* _Problem statement_:
Starting at the line that has "wrist: (831, 1032)" and stopping after the line that has "pinky tip: (1169, 838)", reproduce the listing below exactly; omit everything else.

────────────────────────────────────────

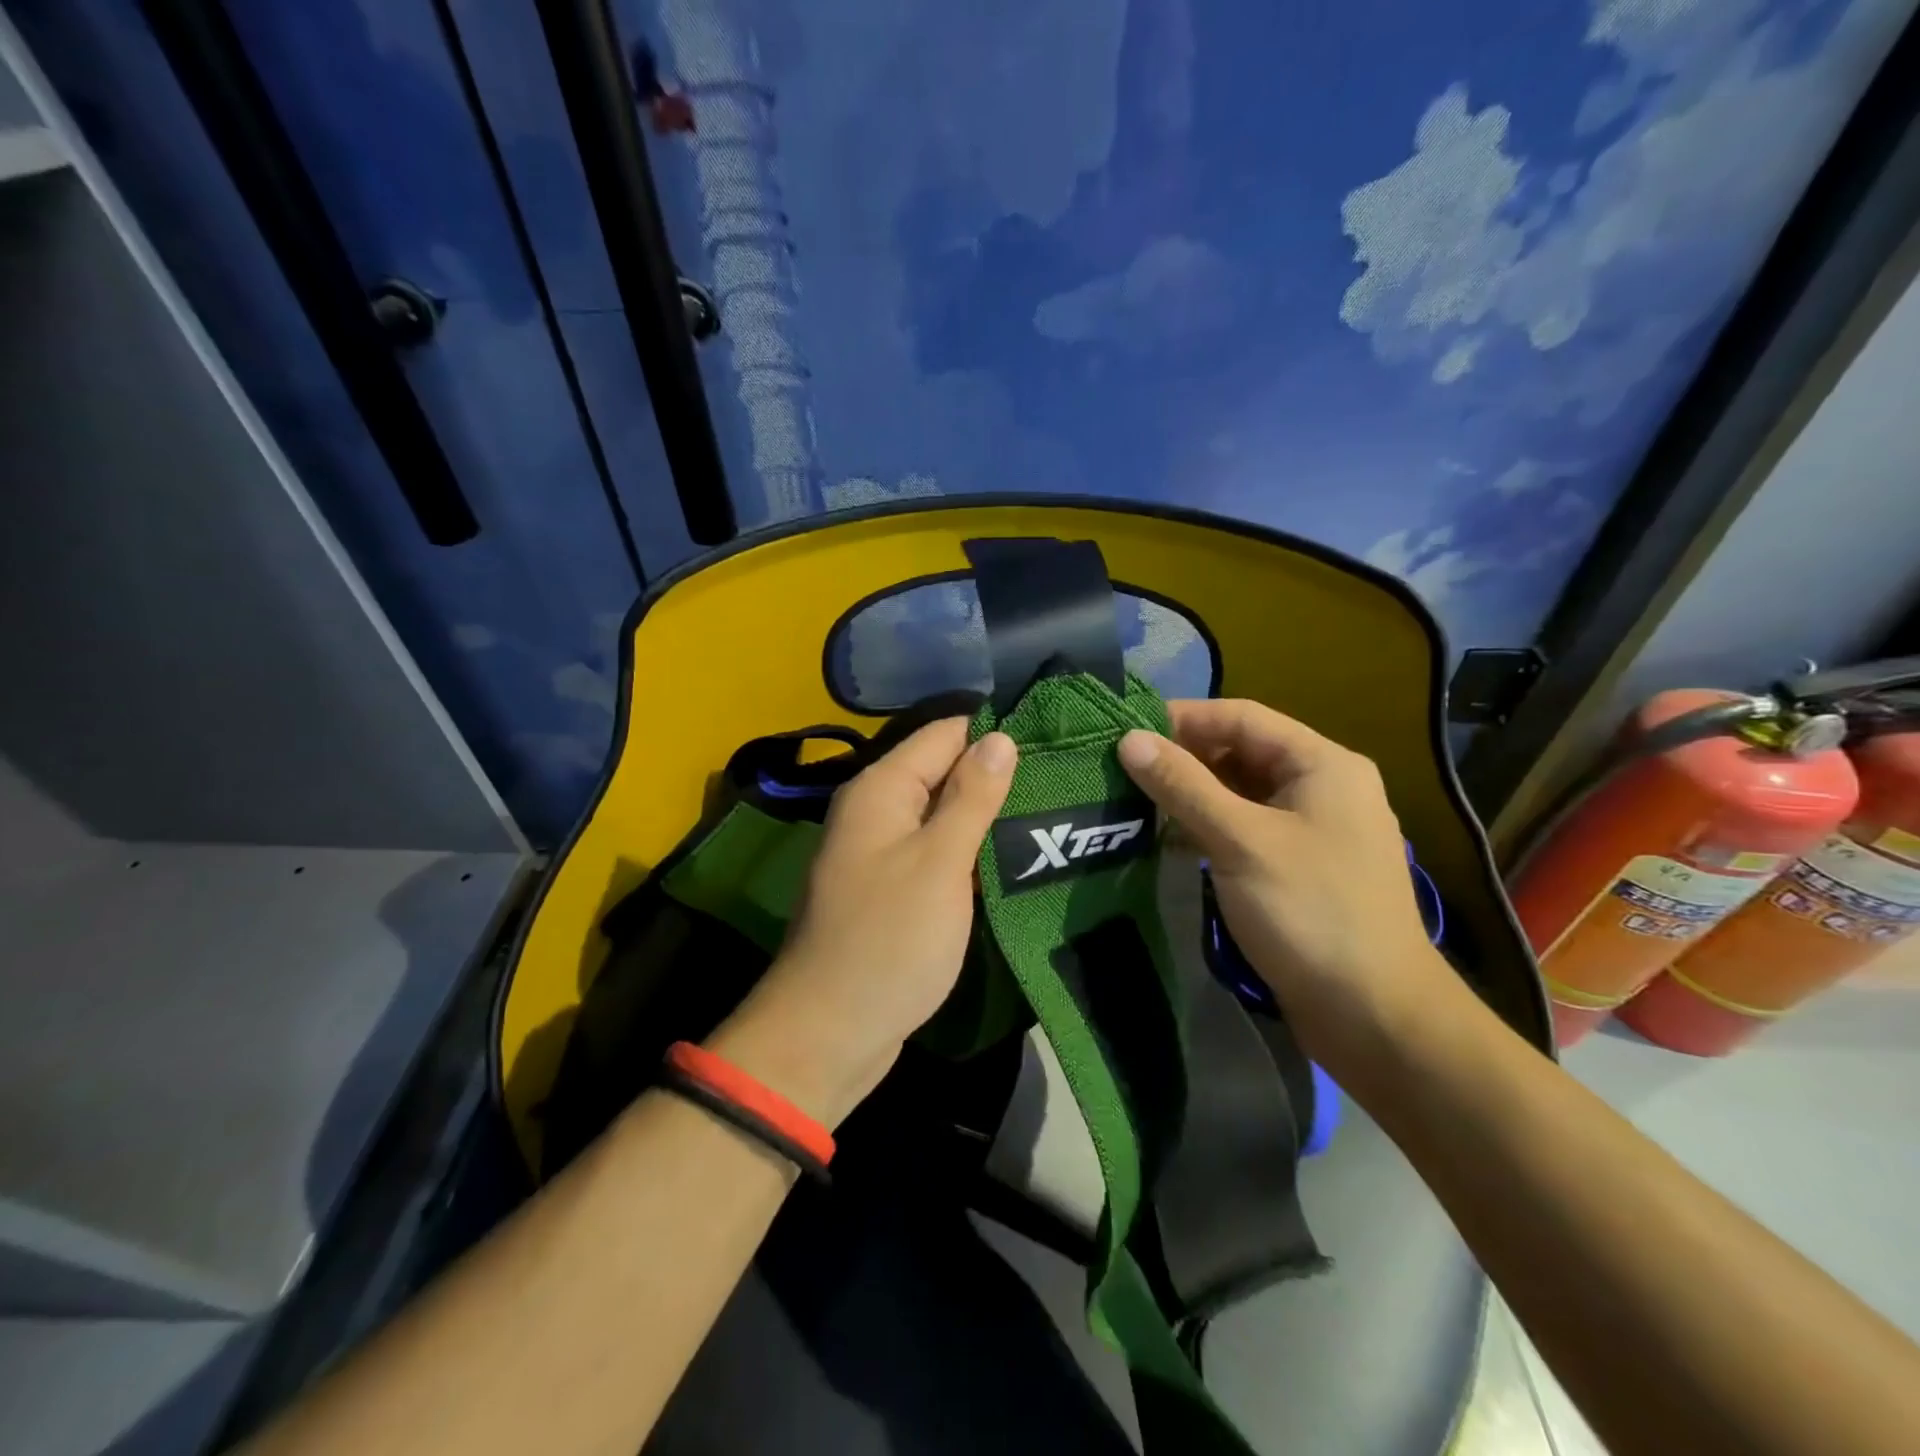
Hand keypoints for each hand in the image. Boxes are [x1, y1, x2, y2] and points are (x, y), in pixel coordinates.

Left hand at [710, 719, 1016, 1126]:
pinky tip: (1013, 858)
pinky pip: (935, 853)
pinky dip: (969, 853)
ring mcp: (882, 852)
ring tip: (1052, 815)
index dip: (995, 734)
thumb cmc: (888, 940)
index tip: (1053, 741)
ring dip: (987, 817)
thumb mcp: (939, 863)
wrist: (831, 1032)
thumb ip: (971, 797)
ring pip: (942, 815)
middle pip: (943, 772)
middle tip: (1063, 782)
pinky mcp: (891, 889)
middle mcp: (876, 811)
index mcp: (881, 790)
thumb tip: (1000, 737)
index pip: (945, 734)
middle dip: (997, 776)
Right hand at [1117, 699, 1447, 1069]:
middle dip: (1184, 757)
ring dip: (1192, 794)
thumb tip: (1129, 740)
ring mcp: (1313, 830)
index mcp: (1322, 764)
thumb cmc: (1311, 912)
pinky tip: (1169, 838)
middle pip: (1241, 752)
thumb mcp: (1240, 840)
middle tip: (1124, 770)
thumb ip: (1183, 786)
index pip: (1242, 717)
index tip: (1126, 731)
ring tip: (1135, 801)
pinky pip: (1245, 828)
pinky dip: (1208, 827)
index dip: (1183, 718)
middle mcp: (1322, 787)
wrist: (1374, 1015)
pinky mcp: (1299, 867)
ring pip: (1241, 793)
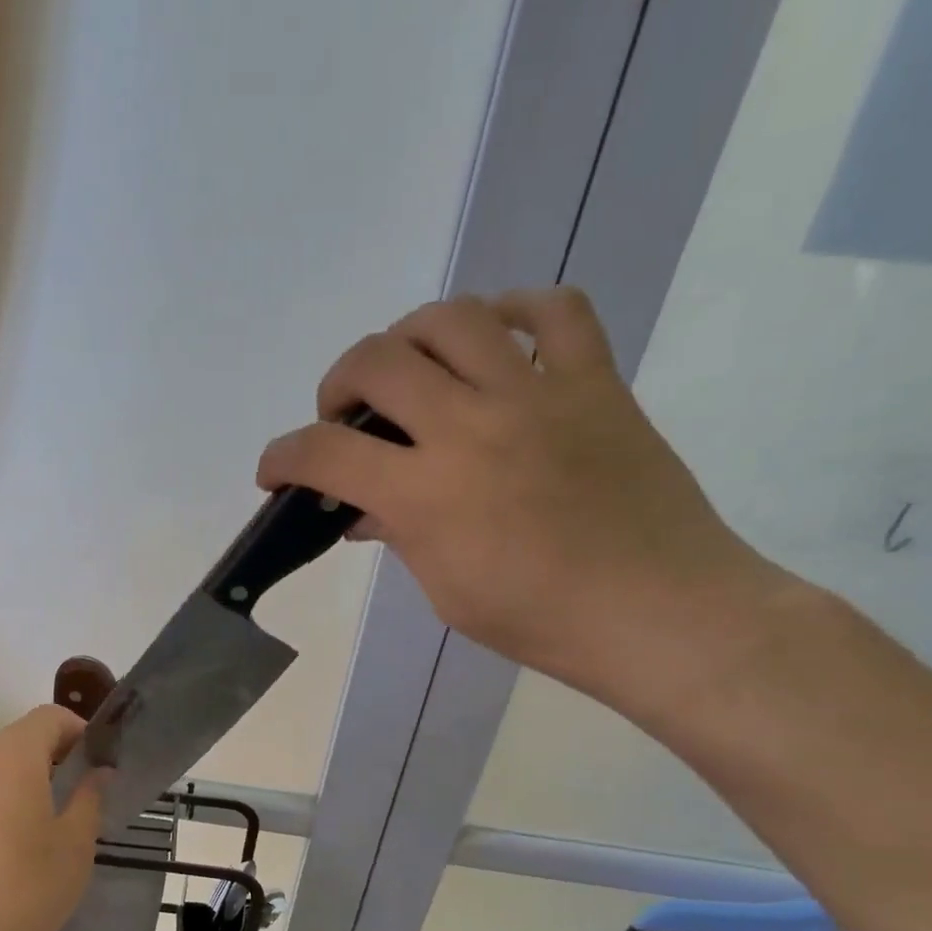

────────────────────────────────────────

* _Task solution_:
wrist: (831, 1032)
thumb ip: (971, 797)
ring pip: (942, 815)
middle pip: (943, 772)
middle tip: (1063, 782)
pinky mcp: (891, 889)
middle mcp: (876, 811)
index mcp: (881, 790)
thumb tip: (1000, 737)
index pip: (945, 734)
middle dip: (997, 776)
Right hand at [1117, 699, 1447, 1069]:
middle dip: (1184, 757)
ring dip: (1192, 794)
thumb tip: (1129, 740)
ring mcp: (1313, 830)
index mcp: (1322, 764)
thumb cmc: (1311, 912)
pinky tip: (1169, 838)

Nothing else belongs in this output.